The Connecting Presidential Collections project is, at its heart, a metadata aggregation site, which means that it combines descriptive information about partner collections into one search index so that users can search across presidential collections. The descriptive information, known as metadata, includes fields such as title, date, subject, author, or type. In order to organize metadata, different schemas have been developed that use tags such as <title> or <dc:subject> to organize the information in a digital environment. There are a handful of different types of metadata schemas that were developed for different reasons. For example, TEI is often used for digital texts, while METS is a bibliographic standard that allows other metadata schemas to be contained within it.
Using Metadata in CPC
Each CPC partner collects different types of metadata about their collection, not to mention unique content within the metadata fields.

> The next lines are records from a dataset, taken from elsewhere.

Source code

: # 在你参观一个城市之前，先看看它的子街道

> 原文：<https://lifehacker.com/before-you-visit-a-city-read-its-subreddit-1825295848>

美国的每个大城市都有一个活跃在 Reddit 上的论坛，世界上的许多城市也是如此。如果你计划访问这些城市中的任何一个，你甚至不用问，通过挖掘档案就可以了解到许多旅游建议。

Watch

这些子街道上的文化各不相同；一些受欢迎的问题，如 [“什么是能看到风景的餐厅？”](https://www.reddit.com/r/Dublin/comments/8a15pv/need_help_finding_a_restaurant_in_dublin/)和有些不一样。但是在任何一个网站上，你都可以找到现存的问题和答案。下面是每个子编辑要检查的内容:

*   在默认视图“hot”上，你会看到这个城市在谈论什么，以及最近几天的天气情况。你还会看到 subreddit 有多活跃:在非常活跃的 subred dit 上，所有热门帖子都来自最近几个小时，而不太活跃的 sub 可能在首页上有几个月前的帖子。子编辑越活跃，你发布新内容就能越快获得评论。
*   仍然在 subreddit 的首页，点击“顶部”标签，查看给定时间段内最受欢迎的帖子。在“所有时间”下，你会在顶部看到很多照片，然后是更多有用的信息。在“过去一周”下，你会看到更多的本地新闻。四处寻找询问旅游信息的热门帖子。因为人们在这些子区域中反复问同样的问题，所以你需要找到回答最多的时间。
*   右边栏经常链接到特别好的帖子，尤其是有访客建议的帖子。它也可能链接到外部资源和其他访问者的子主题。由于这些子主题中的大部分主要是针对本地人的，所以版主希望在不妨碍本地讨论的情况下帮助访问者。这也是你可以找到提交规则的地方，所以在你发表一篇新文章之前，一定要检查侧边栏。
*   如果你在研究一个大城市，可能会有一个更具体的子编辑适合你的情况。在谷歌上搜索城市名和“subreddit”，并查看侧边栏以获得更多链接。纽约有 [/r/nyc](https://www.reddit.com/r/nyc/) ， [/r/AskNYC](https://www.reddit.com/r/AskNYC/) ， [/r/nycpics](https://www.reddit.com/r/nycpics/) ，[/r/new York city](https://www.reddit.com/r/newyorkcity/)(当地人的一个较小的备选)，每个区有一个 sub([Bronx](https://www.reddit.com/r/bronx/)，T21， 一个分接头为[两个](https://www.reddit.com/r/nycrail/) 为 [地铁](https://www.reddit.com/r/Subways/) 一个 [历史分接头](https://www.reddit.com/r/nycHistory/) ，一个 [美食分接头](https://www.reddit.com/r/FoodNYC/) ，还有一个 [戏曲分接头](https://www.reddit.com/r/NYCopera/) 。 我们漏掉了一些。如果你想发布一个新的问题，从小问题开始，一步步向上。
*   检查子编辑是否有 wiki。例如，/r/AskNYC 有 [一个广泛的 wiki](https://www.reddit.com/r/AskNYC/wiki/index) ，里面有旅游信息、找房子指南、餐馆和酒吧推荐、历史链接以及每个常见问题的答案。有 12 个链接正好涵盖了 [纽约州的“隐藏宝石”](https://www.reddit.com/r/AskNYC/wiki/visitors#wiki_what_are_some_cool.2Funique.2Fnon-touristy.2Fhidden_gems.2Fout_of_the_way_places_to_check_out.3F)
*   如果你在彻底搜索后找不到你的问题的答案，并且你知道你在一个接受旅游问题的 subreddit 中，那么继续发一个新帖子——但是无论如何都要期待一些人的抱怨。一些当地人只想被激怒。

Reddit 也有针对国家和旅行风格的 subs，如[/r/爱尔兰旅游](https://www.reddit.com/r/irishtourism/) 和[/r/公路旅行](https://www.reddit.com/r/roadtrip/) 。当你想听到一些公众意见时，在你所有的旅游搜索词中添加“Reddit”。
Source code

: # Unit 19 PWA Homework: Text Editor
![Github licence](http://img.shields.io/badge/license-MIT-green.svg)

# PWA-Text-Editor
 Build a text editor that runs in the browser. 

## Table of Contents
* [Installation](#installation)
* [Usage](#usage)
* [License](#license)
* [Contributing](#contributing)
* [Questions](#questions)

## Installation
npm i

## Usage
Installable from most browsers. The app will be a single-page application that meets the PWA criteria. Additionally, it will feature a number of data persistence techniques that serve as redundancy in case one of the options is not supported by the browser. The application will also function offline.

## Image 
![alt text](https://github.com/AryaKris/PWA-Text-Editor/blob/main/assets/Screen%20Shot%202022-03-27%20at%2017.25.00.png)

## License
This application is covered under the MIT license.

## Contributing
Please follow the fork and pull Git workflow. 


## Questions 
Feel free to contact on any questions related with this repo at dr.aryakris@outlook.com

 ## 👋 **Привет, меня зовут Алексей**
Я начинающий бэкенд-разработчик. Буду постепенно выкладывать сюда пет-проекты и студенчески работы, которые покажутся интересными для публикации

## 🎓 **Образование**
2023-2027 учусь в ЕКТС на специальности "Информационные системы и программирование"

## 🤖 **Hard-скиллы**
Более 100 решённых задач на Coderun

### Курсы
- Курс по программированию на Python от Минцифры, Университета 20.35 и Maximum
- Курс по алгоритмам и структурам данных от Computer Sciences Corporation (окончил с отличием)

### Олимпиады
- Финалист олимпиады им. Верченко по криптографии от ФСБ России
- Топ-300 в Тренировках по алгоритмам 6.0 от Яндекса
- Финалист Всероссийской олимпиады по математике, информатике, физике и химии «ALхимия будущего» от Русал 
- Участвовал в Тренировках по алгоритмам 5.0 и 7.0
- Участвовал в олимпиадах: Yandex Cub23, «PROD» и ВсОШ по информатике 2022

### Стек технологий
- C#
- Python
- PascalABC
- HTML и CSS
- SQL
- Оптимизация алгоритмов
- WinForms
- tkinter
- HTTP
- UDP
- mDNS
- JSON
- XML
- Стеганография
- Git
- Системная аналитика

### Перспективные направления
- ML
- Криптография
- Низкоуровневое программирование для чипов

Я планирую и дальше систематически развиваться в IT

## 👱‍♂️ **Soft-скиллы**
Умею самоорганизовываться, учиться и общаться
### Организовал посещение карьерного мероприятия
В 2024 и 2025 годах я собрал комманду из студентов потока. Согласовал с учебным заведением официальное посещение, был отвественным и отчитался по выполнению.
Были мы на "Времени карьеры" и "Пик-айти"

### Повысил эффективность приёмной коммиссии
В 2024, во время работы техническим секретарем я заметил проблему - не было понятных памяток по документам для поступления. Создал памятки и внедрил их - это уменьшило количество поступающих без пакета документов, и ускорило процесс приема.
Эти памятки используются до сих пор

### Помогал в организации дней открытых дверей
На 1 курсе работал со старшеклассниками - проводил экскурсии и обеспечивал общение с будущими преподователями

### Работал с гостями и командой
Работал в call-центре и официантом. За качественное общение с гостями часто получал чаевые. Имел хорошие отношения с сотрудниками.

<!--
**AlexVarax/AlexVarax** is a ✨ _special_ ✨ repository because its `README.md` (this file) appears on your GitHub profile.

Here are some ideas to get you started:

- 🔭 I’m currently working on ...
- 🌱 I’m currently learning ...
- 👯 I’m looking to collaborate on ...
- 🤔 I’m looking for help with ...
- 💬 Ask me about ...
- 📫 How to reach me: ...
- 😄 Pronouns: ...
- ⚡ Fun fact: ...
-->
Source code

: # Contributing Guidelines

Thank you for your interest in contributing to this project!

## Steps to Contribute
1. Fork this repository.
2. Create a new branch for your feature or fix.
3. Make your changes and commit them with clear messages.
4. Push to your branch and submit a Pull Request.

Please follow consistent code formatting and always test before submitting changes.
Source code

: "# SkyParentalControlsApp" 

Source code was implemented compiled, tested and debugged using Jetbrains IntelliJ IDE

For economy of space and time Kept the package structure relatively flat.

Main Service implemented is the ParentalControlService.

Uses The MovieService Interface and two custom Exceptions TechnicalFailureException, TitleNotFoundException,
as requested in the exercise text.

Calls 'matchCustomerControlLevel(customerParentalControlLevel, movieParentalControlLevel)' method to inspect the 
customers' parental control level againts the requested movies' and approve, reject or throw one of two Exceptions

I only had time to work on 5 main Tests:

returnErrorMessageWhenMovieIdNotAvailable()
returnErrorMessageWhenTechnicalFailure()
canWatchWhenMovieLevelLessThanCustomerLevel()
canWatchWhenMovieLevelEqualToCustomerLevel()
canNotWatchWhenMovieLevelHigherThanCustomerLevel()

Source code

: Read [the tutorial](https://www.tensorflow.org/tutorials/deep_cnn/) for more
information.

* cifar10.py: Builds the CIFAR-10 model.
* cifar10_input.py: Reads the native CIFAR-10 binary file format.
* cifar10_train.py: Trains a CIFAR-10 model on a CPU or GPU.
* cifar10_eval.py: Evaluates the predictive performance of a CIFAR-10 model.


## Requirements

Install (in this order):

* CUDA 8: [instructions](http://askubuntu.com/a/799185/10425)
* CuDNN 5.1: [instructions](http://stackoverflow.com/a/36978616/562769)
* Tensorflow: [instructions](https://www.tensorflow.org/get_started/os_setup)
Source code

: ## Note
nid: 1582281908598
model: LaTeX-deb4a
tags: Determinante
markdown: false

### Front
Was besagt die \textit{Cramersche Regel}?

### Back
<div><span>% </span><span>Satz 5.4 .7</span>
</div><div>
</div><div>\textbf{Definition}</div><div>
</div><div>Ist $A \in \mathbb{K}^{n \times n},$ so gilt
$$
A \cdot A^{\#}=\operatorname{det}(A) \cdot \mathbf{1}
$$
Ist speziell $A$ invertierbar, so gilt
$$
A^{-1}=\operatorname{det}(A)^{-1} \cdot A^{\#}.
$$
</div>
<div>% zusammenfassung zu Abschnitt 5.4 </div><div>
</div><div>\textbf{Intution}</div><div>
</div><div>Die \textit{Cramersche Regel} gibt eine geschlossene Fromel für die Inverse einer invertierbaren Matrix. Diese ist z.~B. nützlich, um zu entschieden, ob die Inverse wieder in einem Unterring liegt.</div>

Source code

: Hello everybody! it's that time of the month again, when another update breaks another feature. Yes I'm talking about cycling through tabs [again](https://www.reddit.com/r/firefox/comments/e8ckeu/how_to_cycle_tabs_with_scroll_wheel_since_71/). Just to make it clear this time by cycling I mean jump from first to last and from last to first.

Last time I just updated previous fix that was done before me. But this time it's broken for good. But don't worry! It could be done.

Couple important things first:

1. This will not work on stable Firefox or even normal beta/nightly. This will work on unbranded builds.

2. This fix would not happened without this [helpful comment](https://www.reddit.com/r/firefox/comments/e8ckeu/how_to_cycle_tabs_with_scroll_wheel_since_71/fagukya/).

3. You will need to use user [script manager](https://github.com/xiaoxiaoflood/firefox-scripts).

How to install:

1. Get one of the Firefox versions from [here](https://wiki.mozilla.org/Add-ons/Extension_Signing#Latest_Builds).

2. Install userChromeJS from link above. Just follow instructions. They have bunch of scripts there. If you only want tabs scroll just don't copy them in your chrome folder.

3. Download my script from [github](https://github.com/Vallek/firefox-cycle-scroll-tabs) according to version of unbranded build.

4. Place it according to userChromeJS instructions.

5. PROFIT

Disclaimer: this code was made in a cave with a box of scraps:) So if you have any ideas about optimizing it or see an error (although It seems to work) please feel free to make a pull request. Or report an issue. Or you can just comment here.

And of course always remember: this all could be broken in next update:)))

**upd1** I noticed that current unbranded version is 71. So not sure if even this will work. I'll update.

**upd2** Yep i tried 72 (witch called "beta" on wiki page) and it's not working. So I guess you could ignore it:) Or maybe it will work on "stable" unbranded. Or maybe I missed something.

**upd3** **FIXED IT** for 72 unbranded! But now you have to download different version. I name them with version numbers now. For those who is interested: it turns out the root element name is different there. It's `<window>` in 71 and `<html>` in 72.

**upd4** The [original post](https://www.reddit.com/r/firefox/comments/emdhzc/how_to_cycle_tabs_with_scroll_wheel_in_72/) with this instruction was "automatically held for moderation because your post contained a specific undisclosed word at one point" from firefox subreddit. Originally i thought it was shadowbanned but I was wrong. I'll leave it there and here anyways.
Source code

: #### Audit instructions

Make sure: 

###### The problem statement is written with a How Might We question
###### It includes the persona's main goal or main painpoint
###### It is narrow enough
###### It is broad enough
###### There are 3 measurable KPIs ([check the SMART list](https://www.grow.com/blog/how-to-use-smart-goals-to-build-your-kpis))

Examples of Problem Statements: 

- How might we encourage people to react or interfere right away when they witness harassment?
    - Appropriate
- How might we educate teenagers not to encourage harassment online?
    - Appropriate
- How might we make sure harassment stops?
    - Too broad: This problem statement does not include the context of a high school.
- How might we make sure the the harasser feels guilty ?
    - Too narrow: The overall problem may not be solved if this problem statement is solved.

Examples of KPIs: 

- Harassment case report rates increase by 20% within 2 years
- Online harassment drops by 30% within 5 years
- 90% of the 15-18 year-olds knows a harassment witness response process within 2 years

One of the tasks of the CPC staff is to map the partner metadata fields to one metadata schema so that the data in CPC is consistent before we import it into our Solr search index. For example, if one partner has a field called “author,” and another partner has a field called “creator_illustrator,” we might map both those fields to just “creator” so when a user searches, she will find both sets of information.
Dublin Core: Our Initial Metadata Format
When we started the Connecting Presidential Collection project, we were using Dublin Core as our metadata schema. We decided on Dublin Core because of its simplicity and flexibility.
The original Dublin Core has 15 elements:
- title,
- creator,
- subject,
- description,
- publisher,
- contributor,
- date,
- type,
- format,
- identifier,
- source,
- language,
- relation,
- coverage,
- and rights.
When we received partner metadata, we would map the metadata schema to Dublin Core. In one example, a partner was already using Dublin Core, which made the mapping very simple. In another example, a partner was not using a standard metadata schema but instead had one that came with their content management system. In that case, we had to do a lot of mapping work. For example, “Object Name (Web Title)” was mapped to “Title” and “Original.Recipient” was mapped to “Contributor.” Each field needed to be assigned to its corresponding equivalent in Dublin Core.
Although Dublin Core was a simple schema to use, we began to realize that we were losing some of the complexity of partner data by mapping to it because, if there wasn’t a Dublin Core field for a certain type of data, we would simply have to exclude that data.
MODS? Moving Forward with CPC Metadata
Given the challenges noted above, we have begun to consider switching over to MODS (Metadata Object Description Schema) in place of Dublin Core. Developed by the Library of Congress, MODS is a richer, more complex schema that allows us to include more partner data. We have not yet implemented the switch from Dublin Core to MODS but will gradually start to change our mapping over the next few months.
The Library of Congress has an example of a full MODS 3.5 record.
As we get further along in our process, we will be creating a wiki that shows what ideal metadata for CPC looks like. The purpose of the wiki will be to communicate the ideal format for metadata—an ideal that we hope partners (and potential partners) can work toward. But, that said, much of the CPC project is meant to empower and assist partner organizations. Regardless of our metadata decisions, and partners’ technical abilities, we will continue to receive myriad of formats and will happily work alongside partners to get the data accurately imported into the CPC site.